Kreuze im Stein: Auf Gibraltar haben Forscher den ersten Beleg für Felskunst des Neandertalers entdeckt. Die tiefen, in Stein eingeritzten Linien zeugen davon, dass auch der Eiszeitmensch bereits abstrakt denken konnte und seine Gedanken in Form von Symbolen ausdrückte, konstatieren die Wissenschaftler im Fachmagazin „Proceedings of the National Academy of Sciences“. Bisher hatte man dies dem Neandertaler nicht zugetraut.
Kunst, Schmuck und die Nutzung von Symbolen gelten als entscheidender Schritt in der geistigen Entwicklung des Menschen. Lange allerdings hielt man den vor rund 40.000 Jahren ausgestorbenen Neandertaler für zu primitiv, um diese Form abstrakter Darstellungen zu nutzen. Gestützt wurde dies dadurch, dass die frühesten Beispiele von Felsmalereien und Ritzzeichnungen in Europa erst durch den eingewanderten Homo sapiens, unsre Vorfahren, geschaffen wurden – so dachte man jedenfalls bisher.
Überlagerte Kreuze auf einem Steintisch
Doch ein Fund in der Gorham-Höhle in Gibraltar hat die Anthropologen nun eines Besseren belehrt. Die an der Ostküste Gibraltar gelegene Höhle diente wahrscheinlich über Jahrtausende den Neandertalern als Schutz und Lagerplatz, wie urzeitliche Knochen, Werkzeuge und Nahrungsreste belegen. Im hinteren Teil der Höhle stießen Joaquín Rodríguez-Vidal von der Universität von Huelva und seine Kollegen nun auf ein äußerst ungewöhnlich Relikt: eine Felsgravur.

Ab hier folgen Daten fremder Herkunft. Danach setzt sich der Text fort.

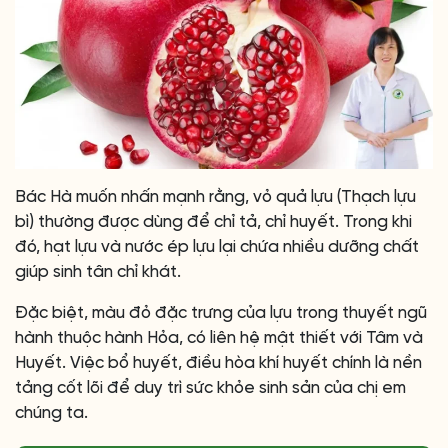
Bác Hà muốn nhấn mạnh rằng, vỏ quả lựu (Thạch lựu
bì) thường được dùng để chỉ tả, chỉ huyết. Trong khi
đó, hạt lựu và nước ép lựu lại chứa nhiều dưỡng chất
giúp sinh tân chỉ khát.
Đặc biệt, màu đỏ đặc trưng của lựu trong thuyết ngũ
hành thuộc hành Hỏa, có liên hệ mật thiết với Tâm và
Huyết. Việc bổ huyết, điều hòa khí huyết chính là nền
tảng cốt lõi để duy trì sức khỏe sinh sản của chị em
chúng ta.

Die Gravur befindet sich auf einer etwa 40 Zentimeter hohen, tischähnlichen Erhebung aus dem Höhlenboden. In der flachen, verbreiterten Oberseite sind acht tief eingeritzte Linien zu erkennen, die ein Muster aus sich überlagernden Kreuzen bilden. Die längste Linie ist dabei rund 15 Zentimeter lang.